Doctors and advocates have praised virtual healthcare access as it increases treatment for drug use disorders. Nonetheless, there has been concern about the privacy of these websites that provide treatment and support.
Is there no risk to your personal data? Are your medical records safe and secure?
This worry emerged as the US Supreme Court’s Roe v. Wade decision revived the national discourse over online medical privacy, Wired reported.
On Wednesday, Nov. 16, the results of a 16-month investigation of 12 prominent mobile health (mHealth) sites with a focus on drug use were made public by the Opioid Policy Institute (OPI) and the Legal Action Center (LAC).
However, experts are concerned about these sites monitoring their users’ browsing habits, even though this data is not considered medically sensitive.
Bicycle Health, Boulder Care, Bright Heart Health, Confidant Health, DynamiCare Health, Kaden, Loosid, Ophelia, PursueCare, reSET-O, SoberGrid, and WorkItHealth were all analyzed on their respective websites at four different points in time between March 2021 and July 2022.
Experts used Blacklight, a privacy tool developed by news nonprofit The Markup.
According to the report, ad trackers and other similar technologies on all 12 sites gathered, identified, and exchanged users’ information with third parties.
The researchers observed that throughout the 16 months, the average number of these trackers usually rose.
Furthermore, 11 of the 12 sites utilized third-party session cookies, which classify visitors and track them across other websites to serve advertisements.
Four of the twelve used session recording to track every user’s action – from mouse clicks and scrolls to keystrokes, even if the text is never submitted.
All 12 websites gave data to ad tech businesses that purchase and sell user data for advertising purposes; 10 utilized Google Analytics which may monitor user metrics, and six used Meta Pixel to transfer user data to Facebook.
Danger of Ad Tracking
In the field of addiction therapy, where a patient’s medical history may be intrinsically criminal and stigmatized, the sharing of any patient information is frequently carefully controlled or downright banned.

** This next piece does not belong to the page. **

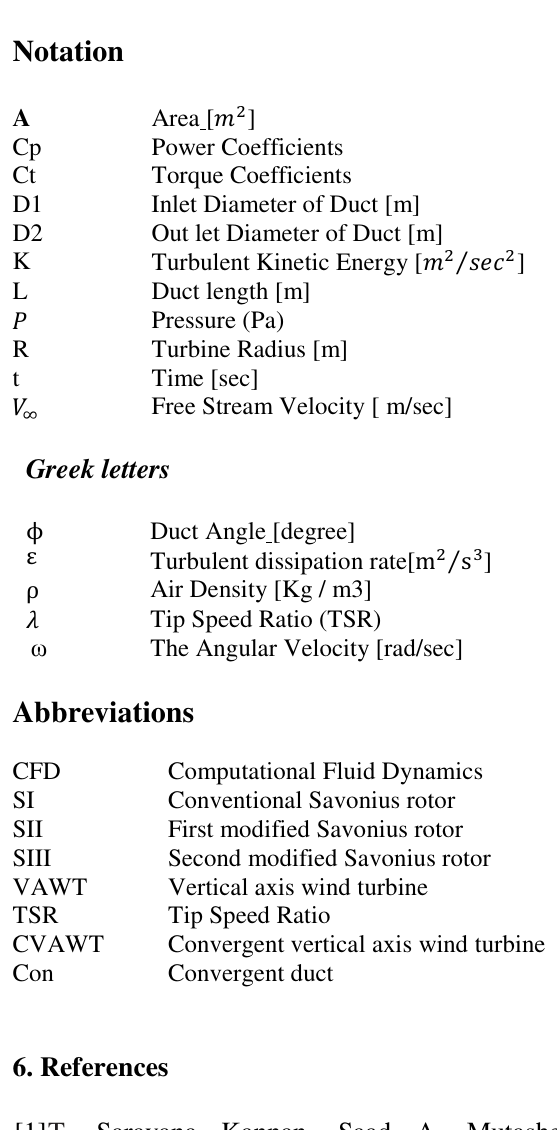
Fig. 14. Power coefficient for convergent duct wind turbine with inlet angle 12 °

In addition to the protections offered by the Health Insurance Portability and Accountability Act (HIPAA), patients seeking treatment for substance use disorders (SUDs) have the extra benefit of being shielded from having their treatment records used against them by 42 CFR Part 2 (commonly referred to as “Part 2”).

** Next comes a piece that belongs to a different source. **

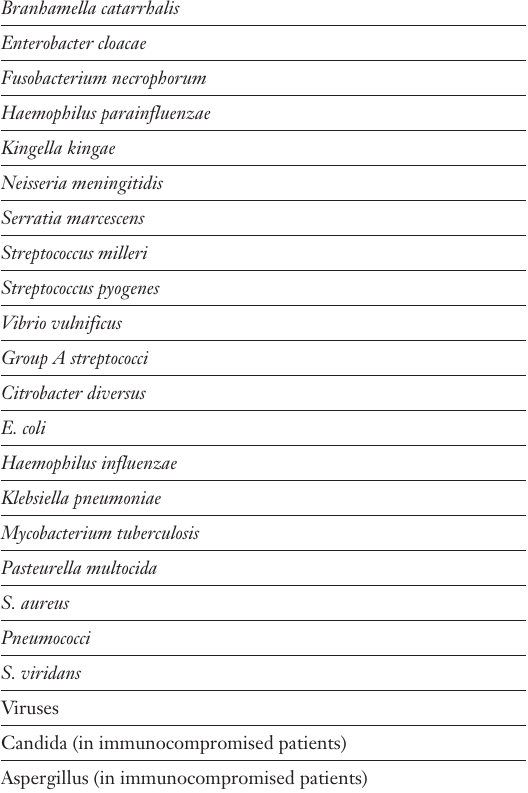
Organisms that can cause acute epiglotti- tis in adults [ 4, 13, 14, 20–28 ]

While it is typical practice for advertising networks to collect data on web visitors, these sites are communities for people dealing with highly stigmatized medical issues.
According to Wired, experts are worried about the potential outcomes of the tracking rather than any actual malicious use of the data.
Therefore, Part 2 is necessary because sensitive information shared during drug abuse treatment might affect their job, ability to get home, child custody, and even freedom.
Professionals are now wary that, even unintentionally, data gathered on telehealth sites might result in the same damage that Part 2 was meant to avoid.